● Text provided:
Now for the slow data-cleaning grind that is characteristic of work as a data scientist. We begin by writing type coercion functions: functions that convert each column type into a `float` value for use in linear regression. All input values are `str`.

The column types are:

 - _boolean_ : `y`/`NA`/`n` assigned to `+1.0`/`0.0`/`0.0`
 - _integer_ : convert to `float`, preserving value. `NA` equals `0.0`. 
 - _string_ : not included in regression; we'll use it later
 - CareerSat: Map (`vd`, `sd`, `ne`, `NA`, `ss`, `vs`) to (-2.0, -1.0, 0.0, 0.0, 1.0, 2.0)
 - EdLevel: Map (`other`, `bachelors`, `masters`, `doctoral`) to (0.0, 1.0, 1.5, 2.0)
 - MgrIdiot: Map (`NA`, `not`, `some`, `very`) to (-1.0, -1.0, 0.0, 1.0)
 - OpSys: This is a category variable, we will split this into three columns (one for each possible value) and set 1.0 in the corresponding column. This is called a [one-hot encoding](https://en.wikipedia.org/wiki/One-hot). (Don't write a conversion function in this step.)
 - OpenSourcer : Map (`never`, `year`, `month-year`, `month`) to (0.0, 0.5, 1.0, 2.0)
 - OrgSize: Map each range "$a$-$b$" to the value $ln(a)$. Treat `NA` as `ln(1.0) = 0`. We are converting an exponentially distributed range to a linearly distributed one.

All your conversion functions must throw an exception if you encounter an unexpected value. As an example, we give you the boolean conversion function:

In [4]:
def type_boolean_test(type_boolean):
    test.true(isinstance(type_boolean("y"), float))

● Request A: List every specific named column in the data-cleaning text, leaving out the general types boolean, integer, and string.
● Request B: Extend the data-cleaning text with new material picking up right after its final line of code.
The data after this point have nothing to do with the data-cleaning text.

● Provided data:
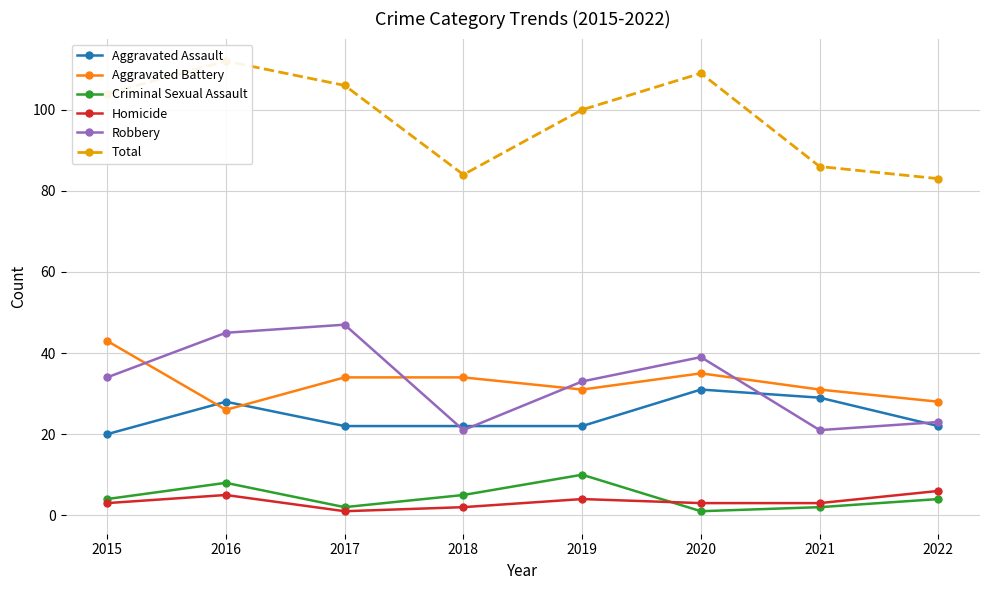

Where does the Aggravated Battery series first go above 34?

2015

● Output A: CareerSat, EdLevel, MgrIdiot, OpSys, OpenSourcer, OrgSize

● Output B:
    test.equal(type_boolean("y"), 1.0)
    test.equal(type_boolean("n"), 0.0)
    test.exception(lambda: type_boolean("5"))

@test
def type_boolean(c):
    if c == "y": return 1.0
    elif c == "n": return 0.0
    elif c == "NA": return 0.0
    raise ValueError(c)

### TESTING type_boolean: PASSED 4/4
###



Now fill in these functions according to specification:

In [5]:
# Integer
def type_integer_test(type_integer):
    test.true(isinstance(type_integer("5"), float))
    test.equal(type_integer("3"), 3.0)
    test.equal(type_integer("0"), 0.0)
    test.equal(type_integer("-4"), -4.0)
    test.equal(type_integer("NA"), 0.0)
    test.exception(lambda: type_integer("yes"))

@test
def type_integer(c):
    if c == "NA": return 0.0
    elif float(c): return float(c)
    elif c == '0' : return 0.0

### TESTING type_integer: PASSED 6/6
###



In [6]:
# CareerSat
def type_CareerSat_test(type_CareerSat):
    test.true(isinstance(type_CareerSat("vd"), float))
    test.equal(type_CareerSat("sd"), -1.0)
    test.equal(type_CareerSat("ne"), 0.0)
    test.equal(type_CareerSat("NA"), 0.0)
    test.equal(type_CareerSat("ss"), 1.0)
    test.equal(type_CareerSat("vs"), 2.0)
    test.exception(lambda: type_CareerSat("yes"))

@test
def type_CareerSat(c):
    if c == "vd": return -2.0
    elif c == "sd": return -1.0
    elif c == "ne": return 0.0
    elif c == "NA": return 0.0
    elif c == "ss": return 1.0
    elif c == "vs": return 2.0
    raise ValueError(c)

### TESTING type_CareerSat: PASSED 7/7
###



In [14]:
# EdLevel
def type_EdLevel_test(type_EdLevel):
    test.true(isinstance(type_EdLevel("other"), float))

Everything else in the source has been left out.